YOUR TASKS:
(1) In the forum thread about choosing a first bird to hunt with a dog, at what age was Jige's dog introduced to its first dead duck?
(2) Print everything in the forum thread on the easiest bird to learn on, from "Next year this" down to "for the dog?".
(3) Carry on the forum thread about the easiest bird to learn on, picking up after its last sentence.

EXCERPT PROVIDED:
——————

# Easiest bird to learn on?



## jagmanbrg (Jan 4, 2011)

I believe this is the best place to ask this question.

Next year this time I wanna take up another bird. I turkey hunt now, but would like to include our dog. So I wanna venture into waterfowl or upland birds. I was just wondering if there is a easier bird to learn on? For me and for the dog?

Also at what age do you start to train? How long does it typically take to get the basics down for the hunter and the dog to go on a first hunt?

I was thinking you would start training as young as 2 months. 

Just trying to get an idea, so when we do get our dog I don't waste any time. I don't wanna train for duck, then come to find out that I would of had better success starting out on pheasant.

Sorry for all the questions, any input is appreciated.

Matt


----------



## Jige (Mar 17, 2011)

I am by no means an expert on this as I just started doing this type of training this summer with my golden boy BaWaaJige. I got him at 7wks and I started tossing a small dokken dummy for him at 8wks. I praised him big time for picking it up and really got excited when he brought it back. At 10 wks he was doing this drill 3x a day for 15minutes at a time. I would take him to different places and train. I also joined a training club and got pointers of different things to work on during the week. At 12 wks he was introduced to his first dead duck. It only took a few times of tossing it for him to retrieve it. Yesterday he had his first grouse. My boy is very birdy and this helpsa alot.

——————

MATERIAL SUPPLIED:
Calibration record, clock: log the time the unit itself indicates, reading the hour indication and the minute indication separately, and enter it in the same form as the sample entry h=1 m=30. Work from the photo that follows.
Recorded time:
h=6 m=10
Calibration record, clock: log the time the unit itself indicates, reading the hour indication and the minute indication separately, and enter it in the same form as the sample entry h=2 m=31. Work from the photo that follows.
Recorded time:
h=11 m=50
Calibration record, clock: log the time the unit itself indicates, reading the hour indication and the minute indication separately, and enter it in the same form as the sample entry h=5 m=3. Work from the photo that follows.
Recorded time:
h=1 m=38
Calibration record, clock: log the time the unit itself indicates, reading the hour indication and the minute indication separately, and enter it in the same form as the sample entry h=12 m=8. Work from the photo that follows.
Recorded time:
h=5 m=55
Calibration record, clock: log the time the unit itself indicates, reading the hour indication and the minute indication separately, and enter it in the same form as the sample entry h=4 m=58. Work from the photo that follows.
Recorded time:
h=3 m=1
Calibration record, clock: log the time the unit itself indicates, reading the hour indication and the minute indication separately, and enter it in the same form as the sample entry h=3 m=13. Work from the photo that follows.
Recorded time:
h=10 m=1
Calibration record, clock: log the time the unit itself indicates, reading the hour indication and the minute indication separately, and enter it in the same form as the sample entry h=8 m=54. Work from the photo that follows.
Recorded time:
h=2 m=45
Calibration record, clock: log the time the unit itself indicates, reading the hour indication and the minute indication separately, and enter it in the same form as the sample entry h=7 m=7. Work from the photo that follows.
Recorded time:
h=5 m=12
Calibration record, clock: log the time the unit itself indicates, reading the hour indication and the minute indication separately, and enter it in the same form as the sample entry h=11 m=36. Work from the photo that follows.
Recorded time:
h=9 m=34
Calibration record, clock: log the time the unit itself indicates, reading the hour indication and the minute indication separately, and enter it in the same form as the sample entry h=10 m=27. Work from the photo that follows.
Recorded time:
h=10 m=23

——————

OUTPUTS FOR THE TASKS:
(1) At 12 weeks.

(2)
Next year this time I wanna take up another bird. I turkey hunt now, but would like to include our dog. So I wanna venture into waterfowl or upland birds. I was just wondering if there is a easier bird to learn on? For me and for the dog?

(3)
There are alot of great people on this forum and the hunt section is very active I am sure that you will have lots of great advice coming your way.


----------



## hotel4dogs (Sep 29, 2008)

A lot of people start the pups on wings by the time they're 4-5 weeks old, so I'm sure by the time you get the pup from the breeder he'll be plenty old enough to get started. 
I started my boy much later in life, so I'm not much help, but I do know that Hillman's puppy training program is really popular and people seem to have tremendous success with it. 
Hopefully RadarsDad will jump in and answer (he's at HT this weekend), he has a 6 month old (turned 6 months yesterday) who is running in JH and doing fantastic work, already running 200 yard marks, he used the Hillman method.
No idea what bird is best, we started with ducks but my boy already had a mature mouth.


----------



## gdgli (Aug 24, 2011)

If you want to hunt upland, get some pigeons (cheap) and learn how to dizzy them. Plant the dizzied pegeon. Teach your dog how to quarter and flush a bird. If you can get to a shooting peserve, do the same with chukar partridge.


----------



## jagmanbrg (Jan 4, 2011)

Ill def look into this hillman's program. Appreciate the responses so far. I am thinking upland will be easier to start with, just cause it's one less obstacle to overcome,(water). I'm wondering how I go about getting the dog used to the gunshot, I'm assuming I would take him to a gun range,(on leash of course) How close can they be to the gunshow as to not hurt their ears?


----------



## gdgli (Aug 24, 2011)

Don't take him to a gun range. Bad idea.


----------



## jagmanbrg (Jan 4, 2011)

gdgli said:


> Don't take him to a gun range. Bad idea.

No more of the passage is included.